Walker was tried and convicted of Eleanor Graham's murder. He was incarcerated at United States Penitentiary, Victorville, in California. Although Walker never testified, the defense claimed that he and Stearns were attempting to return the Sea Wind to Hawaii with the Iola in tow, but the Iola ran aground on the reef as they exited the lagoon and had to be abandoned. During the voyage back to Hawaii, the defense claimed, a large swordfish damaged the Sea Winds hull below the waterline, necessitating her repair and subsequent repainting and renaming.
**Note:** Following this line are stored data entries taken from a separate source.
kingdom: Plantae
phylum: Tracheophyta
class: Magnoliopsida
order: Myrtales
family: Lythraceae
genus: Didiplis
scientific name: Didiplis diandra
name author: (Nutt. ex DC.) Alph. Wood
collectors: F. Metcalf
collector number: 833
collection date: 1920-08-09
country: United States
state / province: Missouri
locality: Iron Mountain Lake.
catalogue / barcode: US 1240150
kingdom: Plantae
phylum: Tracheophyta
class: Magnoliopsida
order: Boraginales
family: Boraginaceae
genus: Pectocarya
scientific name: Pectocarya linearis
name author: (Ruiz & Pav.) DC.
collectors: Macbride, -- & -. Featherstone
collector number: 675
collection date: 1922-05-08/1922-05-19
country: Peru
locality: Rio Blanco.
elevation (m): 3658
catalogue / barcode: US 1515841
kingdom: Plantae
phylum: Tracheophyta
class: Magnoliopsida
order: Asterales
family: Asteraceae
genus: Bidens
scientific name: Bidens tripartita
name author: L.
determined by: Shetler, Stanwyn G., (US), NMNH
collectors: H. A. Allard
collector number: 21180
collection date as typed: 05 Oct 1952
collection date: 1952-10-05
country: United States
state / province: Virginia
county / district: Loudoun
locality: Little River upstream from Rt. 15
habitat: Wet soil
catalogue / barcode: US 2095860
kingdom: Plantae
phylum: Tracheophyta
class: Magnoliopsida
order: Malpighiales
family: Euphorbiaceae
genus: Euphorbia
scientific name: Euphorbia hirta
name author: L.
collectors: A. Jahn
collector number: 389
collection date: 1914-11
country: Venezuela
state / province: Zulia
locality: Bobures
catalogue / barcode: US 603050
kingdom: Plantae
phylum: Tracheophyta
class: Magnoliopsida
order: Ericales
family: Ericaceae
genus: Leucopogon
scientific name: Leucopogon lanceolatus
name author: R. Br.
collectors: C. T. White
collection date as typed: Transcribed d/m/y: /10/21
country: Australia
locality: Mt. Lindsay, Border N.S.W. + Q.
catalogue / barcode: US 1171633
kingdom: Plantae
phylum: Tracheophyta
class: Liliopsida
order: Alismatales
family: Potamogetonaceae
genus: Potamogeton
Stephanie Stearns was tried separately in the United States District Court for the Northern District of California in San Francisco. After Bugliosi argued that Walker had committed the Palmyra murders himself without Stearns's participation or knowledge, and following her testimony at the trial, the jury returned a verdict of not guilty. Bugliosi spends much of the book emphasizing the complexity of his legal work on the case and his surprise at Stearns's lack of gratitude after the verdict.

==Aftermath==
The book was adapted into the 1991 television film And the Sea Will Tell, directed by Tommy Lee Wallace, which aired on CBS as a 4-hour film. Part 1 aired on February 24, and Part 2 was aired two days later.

The trial lawyer who represented Walker, Earle Partington, sued Bugliosi for defamation, claiming that both the book and the docudrama portrayed Partington in a negative light. The court found for Bugliosi, ruling that this was his protected opinion.

Walker was released on parole in September 2007 at the age of 69, after serving 22 years of a life sentence, and died of a stroke on April 26, 2010, at the age of 72. Prior to his death, Walker had been living in a trailer home in Willits, California. Walker (writing as Wesley G. Walker) claimed in a book about the case that he had been seduced by Mrs. Graham and, in the midst of sex, had been caught by Mr. Graham, who shot his wife and attempted to shoot Walker. Malcolm Graham's body has never been found.